Ruxton’s crew visited dozens of locations without escaping the plastic plague. They found it covering the Mediterranean Sea bed, the shorelines of Bermuda, and Lord Howe Island in the Tasman Sea, a World Heritage site that has been severely affected. Tuvalu was once a pristine beauty spot. But the island lacks the infrastructure to dispose of the plastic it imports, which has become a serious hazard for the local population.
“People were just throwing plastic outside,” says Ruxton. “They were drowning in the stuff, and trying to burn it. There was a constant pall of black smoke, and people were always exposed to the gases that come out when you burn plastic, including two very scary ones that have been linked to cancer, dioxins and furans.”
From a group of 30 islanders featured in the film, five had cancer and two have died in the last 18 months, Ruxton says. She is raising funds to research the health impact of burning plastic.

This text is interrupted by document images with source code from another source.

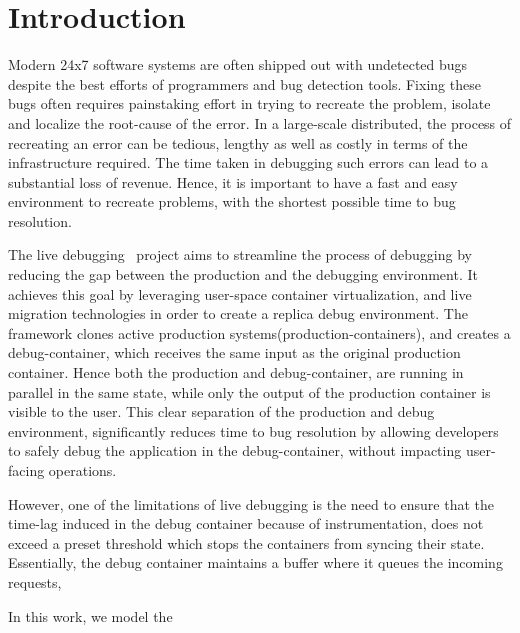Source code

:\section{Introduction}
\label{sec:intro}

Modern 24x7 software systems are often shipped out with undetected bugs despite the best efforts of programmers and bug detection tools. 
Fixing these bugs often requires painstaking effort in trying to recreate the problem, isolate and localize the root-cause of the error.
In a large-scale distributed, the process of recreating an error can be tedious, lengthy as well as costly in terms of the infrastructure required.
The time taken in debugging such errors can lead to a substantial loss of revenue.
Hence, it is important to have a fast and easy environment to recreate problems, with the shortest possible time to bug resolution.

The live debugging~\cite{parikshan} project aims to streamline the process of debugging by reducing the gap between the production and the debugging environment. 
It achieves this goal by leveraging user-space container virtualization, and live migration technologies in order to create a replica debug environment. 
The framework clones active production systems(production-containers), and creates a debug-container, which receives the same input as the original production container.
Hence both the production and debug-container, are running in parallel in the same state, while only the output of the production container is visible to the user.
This clear separation of the production and debug environment, significantly reduces time to bug resolution by allowing developers to safely debug the application in the debug-container, without impacting user-facing operations.

However, one of the limitations of live debugging is the need to ensure that the time-lag induced in the debug container because of instrumentation,  does not exceed a preset threshold which stops the containers from syncing their state.
Essentially, the debug container maintains a buffer where it queues the incoming requests, 

In this work, we model the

Jo Ruxton wants to see greater responsibilities placed on plastic producers, such as in Germany where strict recycling quotas forced companies to use less plastic. Similar quotas will soon be introduced across the European Union. But the filmmaker is encouraged by the increased focus on the issue in recent years, and is confident that greater public awareness can have a significant impact.
“If people realize how easy it is to make changes, and if they understand the consequences of not doing so, they want to change,” she says.
Ruxton stresses that time is short. If the culture does not change imminently, more communities will face a grim fate. “We’re at a tipping point,” she says. “I see Tuvalu as a snapshot of the future for all of us if we don’t get this addiction under control.”